SPD/Volt fordert schnelle Hilfe für Gastronomie in Corona-Zeiten

Der stellvertretende SPD-Fraktionsvorsitzende Christian Vorländer
Foto: Susie Knoll

12. Mai 2020

Gemeinsam mit dem Koalitionspartner Die Grünen – rosa liste setzen SPD und Volt sich dafür ein, Freischankflächen zu erweitern und neu zuzulassen. Das soll einen wirtschaftlichen Betrieb trotz der aktuellen Beschränkungen ermöglichen.

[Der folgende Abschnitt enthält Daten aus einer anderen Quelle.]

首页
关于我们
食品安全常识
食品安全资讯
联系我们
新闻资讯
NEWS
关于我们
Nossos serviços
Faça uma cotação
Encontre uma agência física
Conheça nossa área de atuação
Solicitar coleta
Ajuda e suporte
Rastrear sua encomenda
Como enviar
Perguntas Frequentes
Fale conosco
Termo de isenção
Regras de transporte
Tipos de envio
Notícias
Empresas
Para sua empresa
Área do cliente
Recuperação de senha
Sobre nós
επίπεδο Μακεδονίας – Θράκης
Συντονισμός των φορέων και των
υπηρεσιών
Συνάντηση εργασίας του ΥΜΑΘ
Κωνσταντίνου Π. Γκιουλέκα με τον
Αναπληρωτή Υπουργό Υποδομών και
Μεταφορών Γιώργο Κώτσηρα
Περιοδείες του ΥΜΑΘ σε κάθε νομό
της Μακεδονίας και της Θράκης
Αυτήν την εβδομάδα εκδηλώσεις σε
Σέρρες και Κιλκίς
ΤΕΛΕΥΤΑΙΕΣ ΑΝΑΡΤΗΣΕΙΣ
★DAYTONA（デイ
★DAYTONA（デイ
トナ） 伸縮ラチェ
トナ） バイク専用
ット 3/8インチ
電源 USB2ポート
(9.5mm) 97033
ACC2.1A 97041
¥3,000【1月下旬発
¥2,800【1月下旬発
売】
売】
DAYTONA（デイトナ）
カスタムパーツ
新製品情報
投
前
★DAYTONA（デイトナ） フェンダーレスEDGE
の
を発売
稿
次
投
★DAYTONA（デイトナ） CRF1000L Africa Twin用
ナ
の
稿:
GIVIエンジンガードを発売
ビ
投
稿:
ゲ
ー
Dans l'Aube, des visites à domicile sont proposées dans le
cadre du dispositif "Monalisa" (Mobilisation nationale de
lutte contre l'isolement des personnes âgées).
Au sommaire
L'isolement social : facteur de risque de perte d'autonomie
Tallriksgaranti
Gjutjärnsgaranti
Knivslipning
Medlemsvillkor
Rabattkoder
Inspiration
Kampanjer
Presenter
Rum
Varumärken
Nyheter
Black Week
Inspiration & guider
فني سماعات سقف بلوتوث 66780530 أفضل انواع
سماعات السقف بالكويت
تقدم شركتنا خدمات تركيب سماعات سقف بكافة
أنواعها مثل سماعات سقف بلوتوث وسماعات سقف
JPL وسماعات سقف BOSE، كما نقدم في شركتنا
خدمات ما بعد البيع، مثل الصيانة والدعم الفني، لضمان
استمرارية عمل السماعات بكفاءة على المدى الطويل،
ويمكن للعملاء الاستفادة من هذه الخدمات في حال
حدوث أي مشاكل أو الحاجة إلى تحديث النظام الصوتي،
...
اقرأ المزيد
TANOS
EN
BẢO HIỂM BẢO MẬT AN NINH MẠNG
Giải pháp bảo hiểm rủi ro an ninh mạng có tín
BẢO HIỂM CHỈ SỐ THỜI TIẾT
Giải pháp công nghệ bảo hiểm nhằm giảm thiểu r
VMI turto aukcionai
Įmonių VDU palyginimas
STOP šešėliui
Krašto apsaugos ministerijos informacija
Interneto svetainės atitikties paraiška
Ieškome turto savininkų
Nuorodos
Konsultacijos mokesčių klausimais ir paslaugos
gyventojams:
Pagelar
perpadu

In einem Dringlichkeitsantrag wird dem Stadtrat Folgendes vorgeschlagen:

  • Wo es räumlich und rechtlich möglich ist, sollen Freischankflächen kurzfristig erweitert beziehungsweise neu zugelassen werden.

  • Dazu könnten im Einzelfall Parkplätze temporär umgewandelt werden. Auch Gastrobetrieben ohne Freischankflächen sollen diese ermöglicht werden.

  • Die städtischen Gebühren für Freischankflächen werden für die Dauer der wegen Corona behördlich angeordneten Betriebsschließungen erlassen. Die Maßnahmen sollen befristet für das Jahr 2020 gelten.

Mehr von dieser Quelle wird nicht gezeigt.